When performing a Chi-Square Test, the null hypothesis is a vital starting point. It represents a statement that there is no effect or no association between variables. In the context of the exercise, the null hypothesis (\(H_0\)) states that the rate of recognition is independent of lighting conditions.
This means, we assume that lighting does not influence whether the face recognition system will recognize a face or not. By stating the null hypothesis clearly, researchers can then perform statistical tests to provide evidence for or against it.
The null hypothesis thus provides a foundation upon which statistical questions are framed and tested.

Expected frequencies are a critical component of the Chi-Square Test. They refer to the frequencies we would expect to find in each category if our null hypothesis were true.
Calculating expected frequencies involves the formula:\[ E = \frac{\text{(Row Total) * (Column Total)}}{\text{Grand Total}} \]This helps us understand whether the observed data significantly deviate from what we would expect.
For instance, if the null hypothesis is true, face recognition rates under different lighting conditions would align with the expected frequencies calculated. Deviations from these expected frequencies help indicate whether lighting conditions might indeed influence recognition rates.
Thus, expected frequencies provide a benchmark by which the claim of independence is tested.

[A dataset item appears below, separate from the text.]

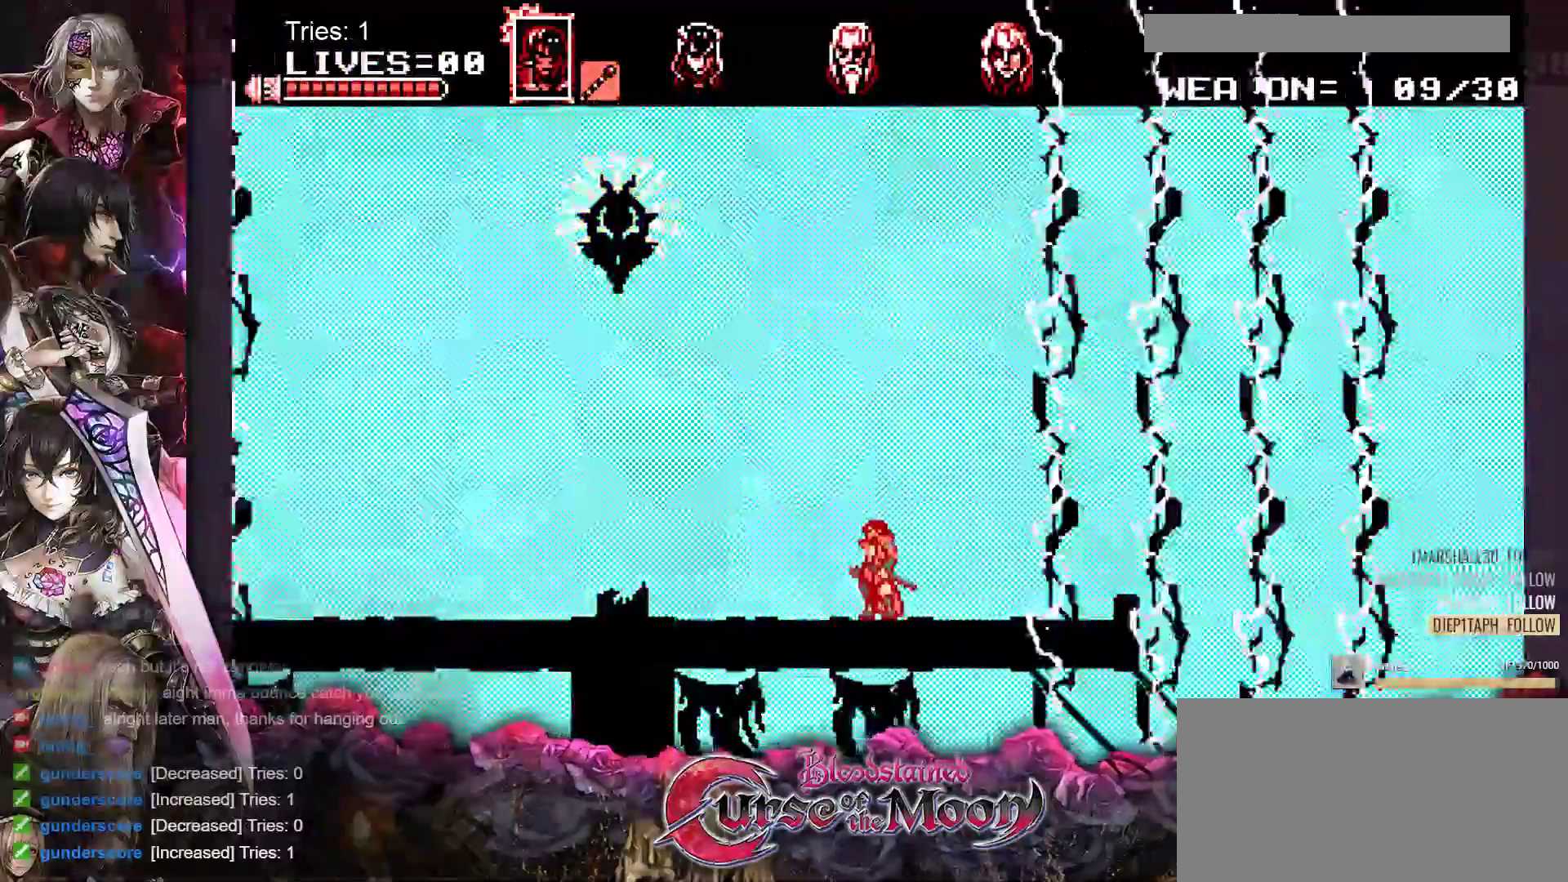
{"buttons": ["DPAD_LEFT"], "events": [[450, "DPAD_LEFT", "down"]]}
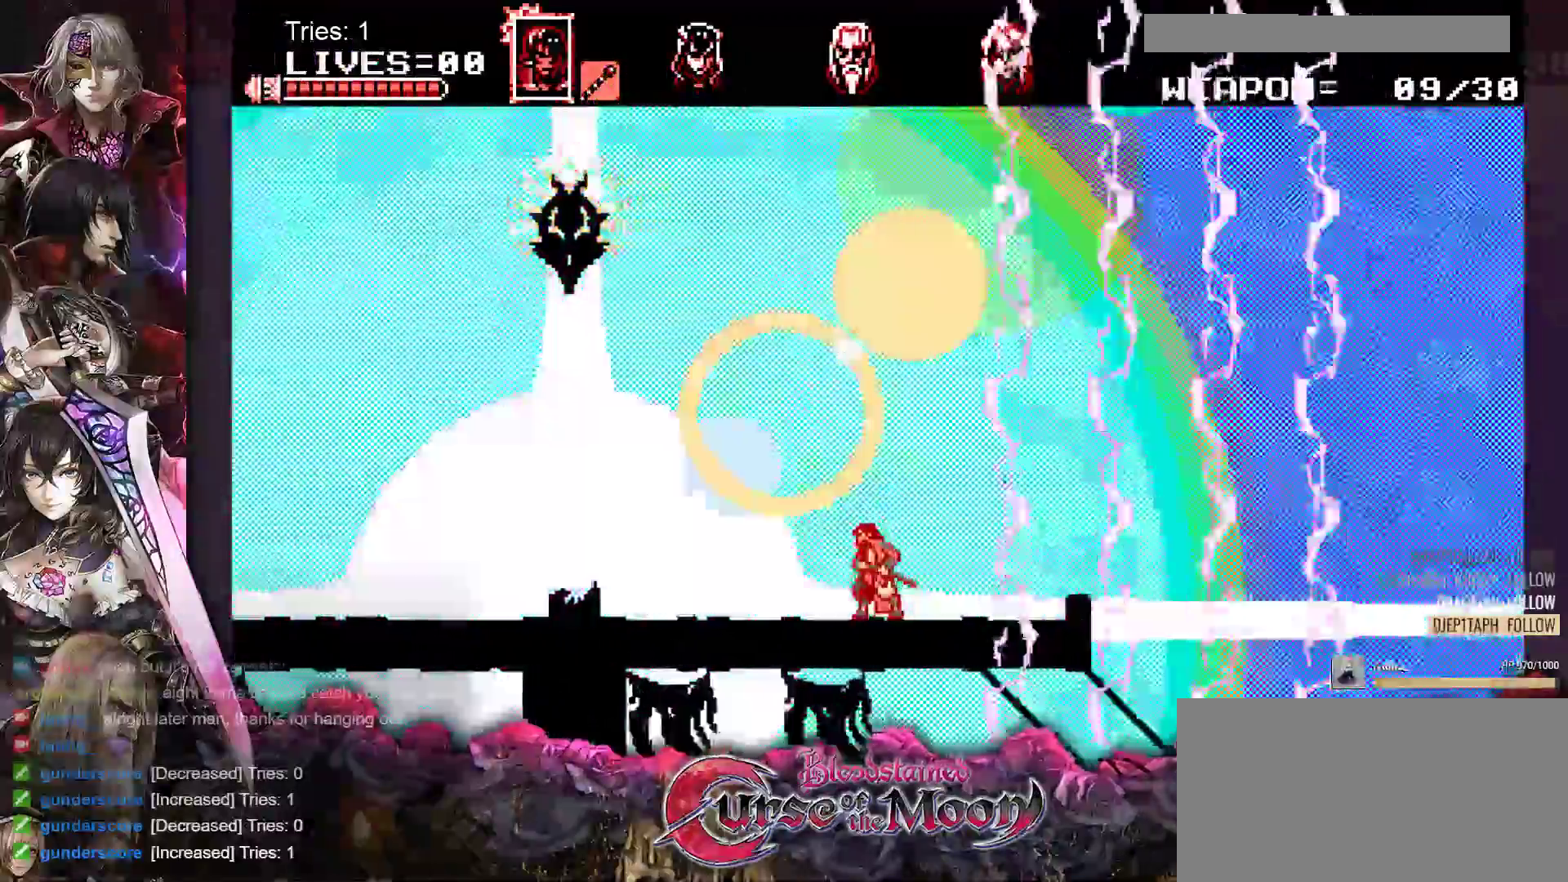
{"buttons": [], "events": [[100, "DPAD_LEFT", "up"]]}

In a Chi-Square Test, degrees of freedom (df) are crucial in determining the critical value against which the calculated chi-square statistic can be compared. It essentially helps in understanding how many values in the final calculation are free to vary.
The formula, especially in a contingency table, is given by:\[ df = (\text{number of rows} - 1) \times (\text{number of columns} - 1) \] For our table comparing face recognition under different lighting, with two rows and two columns, the calculation is straightforward: \( df = (2-1)*(2-1) = 1 \).The degree of freedom serves as a bridge between the test statistic and the significance levels.

The p-value is the probability that the observed data, or something more extreme, would occur if the null hypothesis were true. It provides a precise statistical measure for determining whether to reject the null hypothesis.
In our example involving face recognition, a low p-value (often less than 0.05) indicates that the observed differences in recognition rates under various lighting conditions are statistically significant.
Thus, a Chi-Square statistic of 320 with df=1 gives a p-value much less than 0.05, leading us to reject the null hypothesis. This means that we have substantial evidence to conclude that lighting affects the rate of recognition.
The decision to reject or fail to reject the null hypothesis is made in the light of the calculated p-value, a key element in hypothesis testing.